If you notice that your horse is breathing harder or louder than normal, your vet may recommend an upper airway exam with scoping. Like in dogs, some horse’s develop laryngeal paralysis, also called “Roaring”. This happens when the flaps that open and close around the trachea become paralyzed and the larynx block the opening to the airways. This can cause your horse to wheeze or breathe heavier. Using the upper airway scope, your vet can evaluate your horse’s respiratory tract, nose, and larynx.

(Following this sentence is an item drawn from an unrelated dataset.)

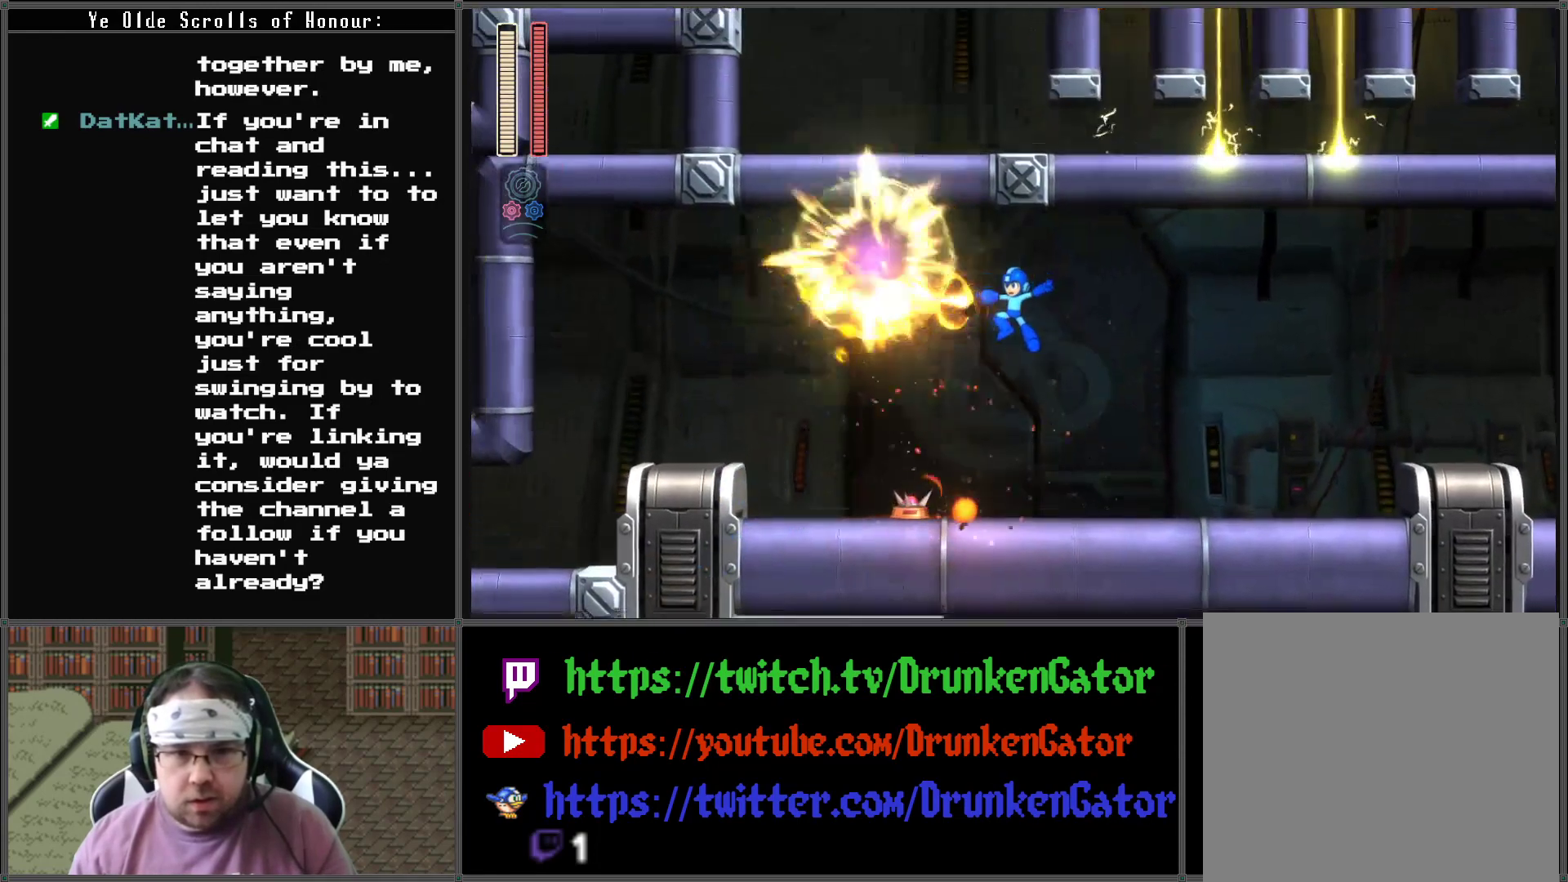
{"buttons": ["A", "DPAD_LEFT"], "left_stick": "center", "right_stick": "center", "events": [[33, "X", "up"], [67, "DPAD_RIGHT", "down"], [267, "DPAD_LEFT", "down"], [267, "DPAD_RIGHT", "up"], [500, "A", "down"]]}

Horses over the age of 6 years can also develop respiratory issues that is due to allergies. Known as heaves or COPD (Chronic Obstructive Pulmonary Disease), heaves effect the lungs by causing the tissue to constrict, eventually obstructing the airway. Most owners will typically first call out their vet because they notice that their horse has developed a cough or that their horse has a tough time bringing their respiration rate and effort down after exercise. Using the upper airway scope your vet can collect fluid samples in a procedure called a BAL, or bronchoalveolar lavage, which collect cells from the fluid in the respiratory tract and can rule out heaves.
Strong, clear upper airways are key to performance and general well-being. Your 3H Vet can diagnose your horse’s ailment and design a treatment plan to get them back to feeling their best.
Symptoms of upper airway disease include:
- Shortness of breath
- Respiratory noise while exercising
- Intermittent bleeding from the nose
- Persistent nasal discharge
A thorough evaluation is the right course of action.